Il ressort de ce programme et des promesses de campagne la volonté du nouveau gouvernement de poursuivre les politiques d’austérité avec l’engagement ferme de respecter les engagements budgétaires pris auprès de Bruxelles et des partenaires européens. Par ailleurs l’accent sera mis sur la flexibilisation du marché du travail et sur la création d’emploi par la stimulation de l’entreprise individuel.

#2 – Que peut-on en attendre ?

Sur le plan budgétaire, la réduction du déficit public de 6,2% du PIB en 2011 (selon nos estimations) à 4,4% en 2012 suppose de faire une économie d’environ 19 mds €. Compte tenue de la volonté de respecter le Programme de stabilité, du caractère incompressible du paiement du service de la dette publique, cela sans augmentation de la pression fiscale, l’effort d’ajustement portera mécaniquement sur les dépenses. Or, avec la promesse de maintenir le pouvoir d’achat des retraites (ce qui suppose de dégager au moins 3 mds € supplémentaires en 2012) et de ne pas baisser les dépenses d’éducation et de santé, les économies devront affecter les autres postes. Autrement dit les réductions des dépenses devront porter sur les prestations sociales et l’indemnisation du chômage, les infrastructures et/ou les dépenses à caractère économiques. Or ceci semble être incohérent avec les ambitions affichées dans le programme électoral.

Du côté du marché du travail le programme met l’accent sur l’initiative privée et sur la création d’emploi par les petites entreprises et les travailleurs indépendants (prime à l’embauche du premier salarié, bonification des charges patronales, simplification de la législation, allégement de l’IS pour les PME) ainsi que sur la flexibilisation des relations salariales (réduction du nombre de contrat de travail, réformes des négociations salariales), réforme de la formation professionnelle.
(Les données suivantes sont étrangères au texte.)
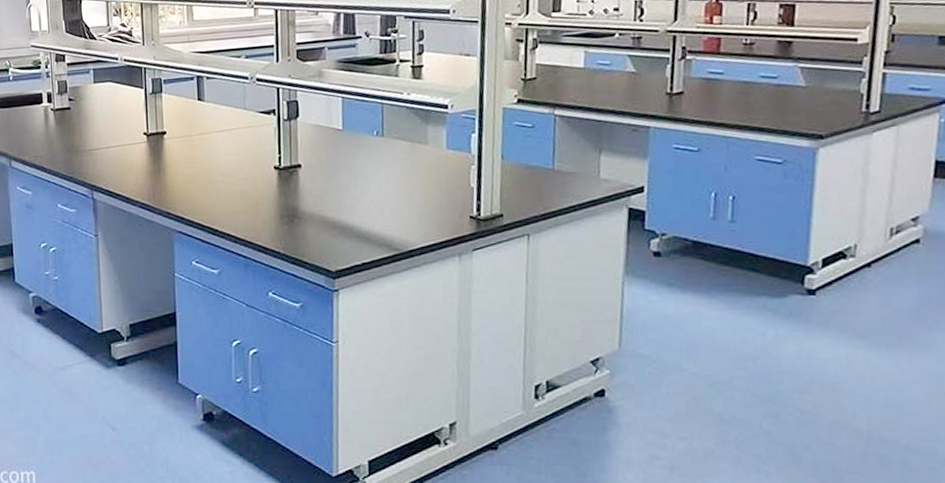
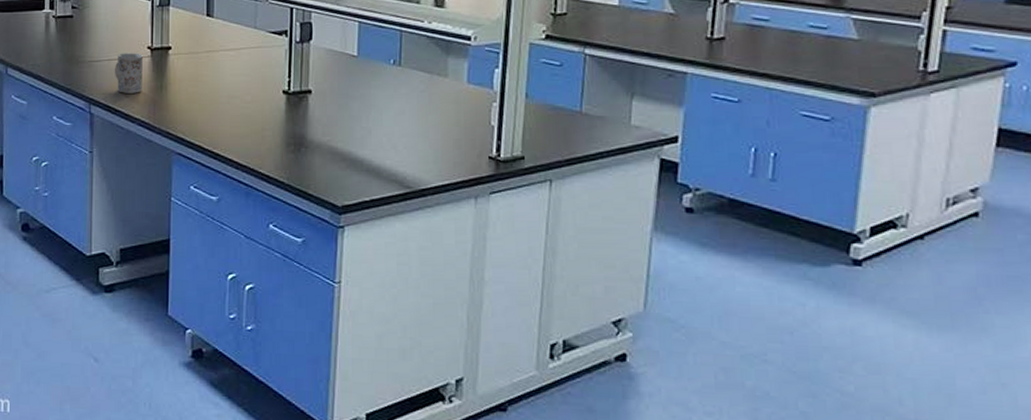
mug: none [113,139,141,178] -> present [114,53,143,93]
Le problème de la rigidité des relations salariales est effectivement l’une des causes majeures de la dualité du marché du travail (coût du licenciement, forte proportion d’emploi CDD ou intérimaire, indexation des salaires) qui s’est traduite par le maintien d’un taux de chômage structurellement élevé (chômage « classique »), même pendant les périodes de croissance forte.

Néanmoins, elle ne suffit pas à expliquer entièrement la situation actuelle. Le marché du travail est également confronté à un problème de sous-emploi des facteurs (chômage « keynésien »). Aujourd’hui une part important des chômeurs est issue du secteur de la construction, c'est- à-dire des personnes ayant un niveau de qualification faible. Or, étant donné que ce secteur restera sinistré encore pendant plusieurs années l’enjeu de la baisse du chômage passera nécessairement par la capacité des politiques active de l’emploi à requalifier les chômeurs. Autrement dit, le problème à court terme est davantage un problème de débouchées (donc de demande de travail) que de rigidité du marché du travail. En ce sens, toutes les mesures qui iront dans le sens d’une amélioration de l’appariement entre l’offre et la demande de travail seront à terme favorables à la réduction du taux de chômage. C’est donc sur ce dernier point que la réforme du marché du travail devra concentrer ses efforts selon nous. En outre, cette requalification de la main d’œuvre sera de nature à favoriser le changement de modèle productif, d’une économie intensive en main d’œuvre à une économie tournée vers des produits à plus forte valeur ajoutée et mieux exportables.

NOTES

  1. Tous les résultast sont donnés à titre indicatif et provisioire.